# Pictures of Piko 62076 (Coaling station)



## riderdan (Jan 2, 2014)

All,

I've just completed construction of the Piko 62076 track-side coaling station. Now it's time to put the "cable" on the pulleys and hook. However, the drawing included in the instructions is pretty unclear... An Internet search for images turned up nothing useful.

Is there someone who has built this structure who'd be willing to share how they threaded the cable so that the twin cranks work to independently operate the boom and hook?


----------



## TOM_1/20.3 (Mar 28, 2013)

Hope these help.



















TOM


----------



## riderdan (Jan 2, 2014)

Thanks Tom. That second one is higher resolution than I'd seen. 

Anyone with better eyes (or grasp of engineering principles) want to confirm: It looks like the hook "cable" goes from one crank, through the lower boom pulley, through the pulley block, and then back up to the boom end, where it's attached.
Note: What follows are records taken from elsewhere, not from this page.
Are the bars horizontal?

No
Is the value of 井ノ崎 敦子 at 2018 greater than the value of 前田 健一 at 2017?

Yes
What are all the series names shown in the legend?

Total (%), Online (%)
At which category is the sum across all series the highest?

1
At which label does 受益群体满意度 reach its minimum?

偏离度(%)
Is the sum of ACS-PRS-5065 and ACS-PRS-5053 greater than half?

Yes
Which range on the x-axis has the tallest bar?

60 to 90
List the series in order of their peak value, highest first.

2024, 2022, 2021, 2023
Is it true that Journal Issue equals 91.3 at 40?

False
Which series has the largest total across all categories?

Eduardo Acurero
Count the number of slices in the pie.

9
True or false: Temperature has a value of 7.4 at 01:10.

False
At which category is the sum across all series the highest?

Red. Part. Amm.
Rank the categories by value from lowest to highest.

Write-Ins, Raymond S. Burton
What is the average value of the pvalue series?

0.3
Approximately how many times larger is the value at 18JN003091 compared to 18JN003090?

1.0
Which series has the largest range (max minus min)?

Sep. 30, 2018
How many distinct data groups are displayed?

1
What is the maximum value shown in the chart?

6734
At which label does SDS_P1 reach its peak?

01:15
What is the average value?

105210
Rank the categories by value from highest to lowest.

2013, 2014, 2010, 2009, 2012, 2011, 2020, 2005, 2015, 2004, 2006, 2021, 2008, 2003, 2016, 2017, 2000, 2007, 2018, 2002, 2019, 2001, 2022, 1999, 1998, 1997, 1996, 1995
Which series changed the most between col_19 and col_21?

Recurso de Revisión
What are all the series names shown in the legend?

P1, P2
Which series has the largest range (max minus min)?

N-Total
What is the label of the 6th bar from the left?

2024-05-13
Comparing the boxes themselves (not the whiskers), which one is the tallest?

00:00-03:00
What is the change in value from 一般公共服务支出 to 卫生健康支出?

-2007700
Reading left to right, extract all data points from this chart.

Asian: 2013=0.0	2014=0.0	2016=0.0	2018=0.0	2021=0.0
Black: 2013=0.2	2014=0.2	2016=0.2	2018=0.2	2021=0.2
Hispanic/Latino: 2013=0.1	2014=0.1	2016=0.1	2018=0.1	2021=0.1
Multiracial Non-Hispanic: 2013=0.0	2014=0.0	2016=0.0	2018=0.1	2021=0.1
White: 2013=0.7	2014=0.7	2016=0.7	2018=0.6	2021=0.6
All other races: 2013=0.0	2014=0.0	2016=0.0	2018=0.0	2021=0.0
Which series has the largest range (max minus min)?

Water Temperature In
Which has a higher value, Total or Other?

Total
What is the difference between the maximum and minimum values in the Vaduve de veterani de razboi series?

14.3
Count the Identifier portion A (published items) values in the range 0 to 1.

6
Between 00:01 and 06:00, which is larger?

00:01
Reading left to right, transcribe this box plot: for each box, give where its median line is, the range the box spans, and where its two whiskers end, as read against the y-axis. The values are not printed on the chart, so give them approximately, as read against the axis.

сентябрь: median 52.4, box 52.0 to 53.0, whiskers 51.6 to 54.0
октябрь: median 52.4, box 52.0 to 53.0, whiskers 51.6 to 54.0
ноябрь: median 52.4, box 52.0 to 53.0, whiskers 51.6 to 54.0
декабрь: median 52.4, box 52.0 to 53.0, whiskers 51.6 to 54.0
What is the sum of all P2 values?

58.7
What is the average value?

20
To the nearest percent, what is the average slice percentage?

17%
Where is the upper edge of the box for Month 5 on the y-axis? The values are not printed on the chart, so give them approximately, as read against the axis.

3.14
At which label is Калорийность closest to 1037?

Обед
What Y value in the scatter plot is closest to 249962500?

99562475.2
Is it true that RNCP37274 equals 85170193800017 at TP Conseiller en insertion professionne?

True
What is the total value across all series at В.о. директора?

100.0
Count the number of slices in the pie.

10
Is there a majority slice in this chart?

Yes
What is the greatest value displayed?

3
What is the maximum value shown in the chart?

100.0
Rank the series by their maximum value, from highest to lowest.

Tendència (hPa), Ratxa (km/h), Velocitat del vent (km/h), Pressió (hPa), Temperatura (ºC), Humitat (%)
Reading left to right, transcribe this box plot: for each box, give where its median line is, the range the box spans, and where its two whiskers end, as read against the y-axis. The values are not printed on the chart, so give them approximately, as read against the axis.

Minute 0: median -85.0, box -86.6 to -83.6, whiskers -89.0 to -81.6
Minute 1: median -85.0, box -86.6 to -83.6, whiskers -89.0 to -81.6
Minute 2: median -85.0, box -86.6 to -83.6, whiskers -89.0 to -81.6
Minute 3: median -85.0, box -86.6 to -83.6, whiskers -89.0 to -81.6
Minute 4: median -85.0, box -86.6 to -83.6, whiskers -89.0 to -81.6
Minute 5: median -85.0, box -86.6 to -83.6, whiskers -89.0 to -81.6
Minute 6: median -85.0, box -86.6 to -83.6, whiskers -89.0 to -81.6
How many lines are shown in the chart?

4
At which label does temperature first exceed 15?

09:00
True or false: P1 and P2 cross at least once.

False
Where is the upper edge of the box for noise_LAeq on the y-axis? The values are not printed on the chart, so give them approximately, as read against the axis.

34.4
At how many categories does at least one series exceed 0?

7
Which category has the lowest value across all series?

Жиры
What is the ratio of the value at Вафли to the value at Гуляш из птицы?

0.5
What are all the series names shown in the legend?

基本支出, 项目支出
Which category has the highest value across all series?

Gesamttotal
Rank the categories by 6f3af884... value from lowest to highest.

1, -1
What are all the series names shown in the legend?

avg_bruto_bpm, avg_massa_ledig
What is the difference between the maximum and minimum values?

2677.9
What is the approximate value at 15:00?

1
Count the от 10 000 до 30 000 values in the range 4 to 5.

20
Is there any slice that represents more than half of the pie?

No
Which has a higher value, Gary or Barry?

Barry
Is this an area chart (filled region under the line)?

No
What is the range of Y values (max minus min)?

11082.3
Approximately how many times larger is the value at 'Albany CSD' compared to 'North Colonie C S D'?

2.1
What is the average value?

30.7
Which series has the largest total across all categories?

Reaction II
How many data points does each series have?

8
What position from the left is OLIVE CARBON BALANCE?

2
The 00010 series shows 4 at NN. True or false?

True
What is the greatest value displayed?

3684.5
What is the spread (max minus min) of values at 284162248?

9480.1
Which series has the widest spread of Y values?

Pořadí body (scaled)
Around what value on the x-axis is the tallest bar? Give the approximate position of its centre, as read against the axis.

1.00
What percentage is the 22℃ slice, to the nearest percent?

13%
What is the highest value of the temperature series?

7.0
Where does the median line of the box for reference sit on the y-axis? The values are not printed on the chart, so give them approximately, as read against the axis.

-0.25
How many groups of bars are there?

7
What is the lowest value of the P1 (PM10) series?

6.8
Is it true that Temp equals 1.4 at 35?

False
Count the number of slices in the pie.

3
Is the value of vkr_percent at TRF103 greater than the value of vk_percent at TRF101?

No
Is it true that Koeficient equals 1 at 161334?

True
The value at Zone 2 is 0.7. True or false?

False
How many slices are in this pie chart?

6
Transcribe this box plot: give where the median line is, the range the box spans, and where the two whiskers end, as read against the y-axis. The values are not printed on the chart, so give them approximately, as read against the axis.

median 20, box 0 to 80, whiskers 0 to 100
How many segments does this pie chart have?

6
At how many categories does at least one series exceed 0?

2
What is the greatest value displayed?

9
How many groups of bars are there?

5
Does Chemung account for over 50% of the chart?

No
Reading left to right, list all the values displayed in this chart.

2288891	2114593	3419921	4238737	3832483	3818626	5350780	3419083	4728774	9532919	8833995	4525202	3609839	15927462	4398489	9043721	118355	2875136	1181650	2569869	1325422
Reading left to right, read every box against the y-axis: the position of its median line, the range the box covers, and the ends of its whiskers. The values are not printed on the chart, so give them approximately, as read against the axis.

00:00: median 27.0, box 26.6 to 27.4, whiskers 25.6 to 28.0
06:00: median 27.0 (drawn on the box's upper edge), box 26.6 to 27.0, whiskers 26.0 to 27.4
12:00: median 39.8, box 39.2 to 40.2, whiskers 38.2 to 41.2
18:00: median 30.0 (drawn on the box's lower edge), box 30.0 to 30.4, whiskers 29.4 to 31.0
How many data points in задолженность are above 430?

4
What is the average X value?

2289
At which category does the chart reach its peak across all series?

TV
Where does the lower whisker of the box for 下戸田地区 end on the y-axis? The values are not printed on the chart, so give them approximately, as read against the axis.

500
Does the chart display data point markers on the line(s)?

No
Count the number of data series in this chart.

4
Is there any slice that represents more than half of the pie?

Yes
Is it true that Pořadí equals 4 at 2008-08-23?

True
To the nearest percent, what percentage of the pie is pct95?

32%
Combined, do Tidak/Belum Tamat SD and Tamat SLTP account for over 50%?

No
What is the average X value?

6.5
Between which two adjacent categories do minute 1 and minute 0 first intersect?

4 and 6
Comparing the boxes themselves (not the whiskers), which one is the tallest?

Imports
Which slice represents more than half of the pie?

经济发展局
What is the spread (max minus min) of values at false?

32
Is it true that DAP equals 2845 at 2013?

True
The boom line appears to go from the other crank, up to the upper boom pulley, and then back down to the base. 

This doesn't seem to offer much mechanical mechanical advantage when raising the boom... but I suppose you wouldn't raise or lower the boom itself when you had a load.


----------



## Totalwrecker (Feb 26, 2009)

Position the boom then use the leverage of the pulley and fixed line to lift and lower.
Yes to the routing.
John


----------